■ **WORK TO COMPLETE**
Beginning with the very first line, please reproduce the entries exactly through the line containing "Required parameter. \".
GIVEN DATA below:
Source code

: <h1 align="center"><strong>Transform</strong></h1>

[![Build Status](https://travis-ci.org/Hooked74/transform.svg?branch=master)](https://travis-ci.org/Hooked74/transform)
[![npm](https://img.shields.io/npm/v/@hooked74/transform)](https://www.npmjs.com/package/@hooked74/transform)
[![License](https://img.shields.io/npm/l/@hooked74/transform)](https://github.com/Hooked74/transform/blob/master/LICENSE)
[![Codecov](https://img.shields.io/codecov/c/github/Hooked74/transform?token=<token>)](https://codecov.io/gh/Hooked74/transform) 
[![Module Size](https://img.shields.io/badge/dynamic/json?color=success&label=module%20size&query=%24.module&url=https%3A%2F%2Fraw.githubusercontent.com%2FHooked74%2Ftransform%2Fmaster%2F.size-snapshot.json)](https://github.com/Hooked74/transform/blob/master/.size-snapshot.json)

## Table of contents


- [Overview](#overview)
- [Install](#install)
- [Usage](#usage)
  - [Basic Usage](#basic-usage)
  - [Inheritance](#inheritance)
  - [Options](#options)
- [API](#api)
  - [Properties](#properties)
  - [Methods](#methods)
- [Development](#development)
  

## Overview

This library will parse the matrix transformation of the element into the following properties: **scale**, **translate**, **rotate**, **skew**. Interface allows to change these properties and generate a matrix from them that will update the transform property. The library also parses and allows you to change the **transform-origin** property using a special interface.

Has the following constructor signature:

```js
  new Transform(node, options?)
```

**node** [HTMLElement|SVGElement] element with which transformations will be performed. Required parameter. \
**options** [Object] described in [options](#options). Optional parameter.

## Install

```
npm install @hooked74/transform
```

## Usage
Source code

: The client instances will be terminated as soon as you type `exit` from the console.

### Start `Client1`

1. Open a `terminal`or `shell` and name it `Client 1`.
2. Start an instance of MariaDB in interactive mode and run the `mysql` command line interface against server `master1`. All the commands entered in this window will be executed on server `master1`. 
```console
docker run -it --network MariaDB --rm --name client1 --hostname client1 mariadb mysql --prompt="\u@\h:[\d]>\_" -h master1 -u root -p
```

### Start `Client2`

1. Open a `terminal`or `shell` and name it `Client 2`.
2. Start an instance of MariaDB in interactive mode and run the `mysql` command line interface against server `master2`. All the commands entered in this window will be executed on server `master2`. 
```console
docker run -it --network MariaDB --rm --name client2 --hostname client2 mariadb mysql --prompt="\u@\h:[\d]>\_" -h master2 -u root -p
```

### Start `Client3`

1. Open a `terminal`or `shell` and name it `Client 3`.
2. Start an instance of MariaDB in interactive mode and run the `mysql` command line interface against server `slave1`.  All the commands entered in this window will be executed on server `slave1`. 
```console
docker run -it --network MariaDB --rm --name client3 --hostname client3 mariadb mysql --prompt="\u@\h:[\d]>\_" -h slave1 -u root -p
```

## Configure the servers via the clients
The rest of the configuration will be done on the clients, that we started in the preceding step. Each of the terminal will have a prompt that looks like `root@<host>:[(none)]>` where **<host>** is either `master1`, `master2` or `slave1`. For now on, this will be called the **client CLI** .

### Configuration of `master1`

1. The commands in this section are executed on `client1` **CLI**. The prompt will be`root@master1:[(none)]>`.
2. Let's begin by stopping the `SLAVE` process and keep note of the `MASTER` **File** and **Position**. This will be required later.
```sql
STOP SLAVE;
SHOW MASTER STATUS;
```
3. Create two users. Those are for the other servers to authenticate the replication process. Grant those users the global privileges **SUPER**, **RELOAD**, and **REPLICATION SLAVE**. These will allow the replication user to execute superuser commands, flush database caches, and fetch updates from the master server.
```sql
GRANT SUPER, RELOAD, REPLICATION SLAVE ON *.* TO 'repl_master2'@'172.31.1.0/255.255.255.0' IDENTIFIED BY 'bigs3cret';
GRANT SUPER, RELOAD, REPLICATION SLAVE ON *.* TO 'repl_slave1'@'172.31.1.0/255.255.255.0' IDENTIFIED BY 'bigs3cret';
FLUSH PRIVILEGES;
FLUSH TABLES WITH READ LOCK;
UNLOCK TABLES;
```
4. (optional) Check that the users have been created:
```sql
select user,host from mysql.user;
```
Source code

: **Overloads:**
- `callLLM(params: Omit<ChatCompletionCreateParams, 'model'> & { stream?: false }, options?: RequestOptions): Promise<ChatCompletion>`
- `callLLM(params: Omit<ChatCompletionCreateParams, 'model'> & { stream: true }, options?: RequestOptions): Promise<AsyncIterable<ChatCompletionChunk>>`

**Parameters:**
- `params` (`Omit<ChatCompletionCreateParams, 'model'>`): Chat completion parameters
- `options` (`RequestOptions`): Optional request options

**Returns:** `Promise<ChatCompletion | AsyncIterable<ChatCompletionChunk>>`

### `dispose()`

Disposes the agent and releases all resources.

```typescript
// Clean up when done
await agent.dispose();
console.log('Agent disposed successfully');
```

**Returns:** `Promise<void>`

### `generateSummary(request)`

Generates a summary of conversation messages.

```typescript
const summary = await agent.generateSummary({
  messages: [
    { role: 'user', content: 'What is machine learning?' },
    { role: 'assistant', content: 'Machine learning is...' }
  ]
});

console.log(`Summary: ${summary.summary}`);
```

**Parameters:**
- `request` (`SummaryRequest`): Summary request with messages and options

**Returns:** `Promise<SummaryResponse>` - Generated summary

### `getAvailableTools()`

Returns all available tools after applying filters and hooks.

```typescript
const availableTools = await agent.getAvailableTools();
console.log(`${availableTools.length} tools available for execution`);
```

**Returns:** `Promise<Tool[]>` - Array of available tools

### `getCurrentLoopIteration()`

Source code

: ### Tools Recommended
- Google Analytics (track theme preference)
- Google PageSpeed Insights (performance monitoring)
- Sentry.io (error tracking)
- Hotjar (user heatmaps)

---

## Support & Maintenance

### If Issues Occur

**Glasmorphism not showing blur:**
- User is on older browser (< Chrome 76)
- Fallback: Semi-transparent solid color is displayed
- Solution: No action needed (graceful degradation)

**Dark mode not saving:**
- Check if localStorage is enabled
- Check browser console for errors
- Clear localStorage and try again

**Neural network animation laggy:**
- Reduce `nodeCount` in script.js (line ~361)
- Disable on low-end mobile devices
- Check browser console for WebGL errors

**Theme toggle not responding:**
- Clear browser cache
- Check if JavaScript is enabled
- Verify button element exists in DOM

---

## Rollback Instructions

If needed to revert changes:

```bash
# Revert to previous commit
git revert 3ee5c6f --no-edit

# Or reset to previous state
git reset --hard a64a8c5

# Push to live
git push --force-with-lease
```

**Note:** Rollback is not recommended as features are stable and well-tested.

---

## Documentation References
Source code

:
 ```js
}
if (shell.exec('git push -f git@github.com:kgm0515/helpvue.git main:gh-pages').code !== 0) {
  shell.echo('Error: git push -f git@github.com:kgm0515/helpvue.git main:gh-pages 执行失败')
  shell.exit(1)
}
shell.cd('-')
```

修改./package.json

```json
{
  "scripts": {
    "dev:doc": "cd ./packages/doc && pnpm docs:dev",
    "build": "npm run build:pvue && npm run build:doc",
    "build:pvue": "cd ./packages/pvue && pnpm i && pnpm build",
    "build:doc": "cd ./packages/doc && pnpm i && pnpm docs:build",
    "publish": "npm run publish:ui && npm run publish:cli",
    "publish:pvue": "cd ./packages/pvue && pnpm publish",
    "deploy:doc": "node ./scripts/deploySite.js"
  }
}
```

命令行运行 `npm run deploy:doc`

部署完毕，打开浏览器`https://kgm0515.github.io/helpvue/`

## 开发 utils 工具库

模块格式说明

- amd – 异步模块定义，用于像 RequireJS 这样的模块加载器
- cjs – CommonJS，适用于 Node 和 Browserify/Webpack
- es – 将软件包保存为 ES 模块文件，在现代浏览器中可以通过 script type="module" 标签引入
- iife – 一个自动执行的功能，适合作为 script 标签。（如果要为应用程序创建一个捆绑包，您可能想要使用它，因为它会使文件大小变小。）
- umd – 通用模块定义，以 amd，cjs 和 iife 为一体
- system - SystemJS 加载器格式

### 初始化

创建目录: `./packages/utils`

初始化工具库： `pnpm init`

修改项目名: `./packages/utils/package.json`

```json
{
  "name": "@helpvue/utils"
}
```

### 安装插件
End of GIVEN DATA.
■ **ANSWER TO THE EXERCISE**
Source code

: <h1 align="center"><strong>Transform</strong></h1>

[![Build Status](https://travis-ci.org/Hooked74/transform.svg?branch=master)](https://travis-ci.org/Hooked74/transform)
[![npm](https://img.shields.io/npm/v/@hooked74/transform)](https://www.npmjs.com/package/@hooked74/transform)
[![License](https://img.shields.io/npm/l/@hooked74/transform)](https://github.com/Hooked74/transform/blob/master/LICENSE)
[![Codecov](https://img.shields.io/codecov/c/github/Hooked74/transform?token=<token>)](https://codecov.io/gh/Hooked74/transform) 
[![Module Size](https://img.shields.io/badge/dynamic/json?color=success&label=module%20size&query=%24.module&url=https%3A%2F%2Fraw.githubusercontent.com%2FHooked74%2Ftransform%2Fmaster%2F.size-snapshot.json)](https://github.com/Hooked74/transform/blob/master/.size-snapshot.json)

## Table of contents


- [Overview](#overview)
- [Install](#install)
- [Usage](#usage)
  - [Basic Usage](#basic-usage)
  - [Inheritance](#inheritance)
  - [Options](#options)
- [API](#api)
  - [Properties](#properties)
  - [Methods](#methods)
- [Development](#development)
  

## Overview

This library will parse the matrix transformation of the element into the following properties: **scale**, **translate**, **rotate**, **skew**. Interface allows to change these properties and generate a matrix from them that will update the transform property. The library also parses and allows you to change the **transform-origin** property using a special interface.

Has the following constructor signature:

```js
  new Transform(node, options?)
```

**node** [HTMLElement|SVGElement] element with which transformations will be performed. Required parameter. \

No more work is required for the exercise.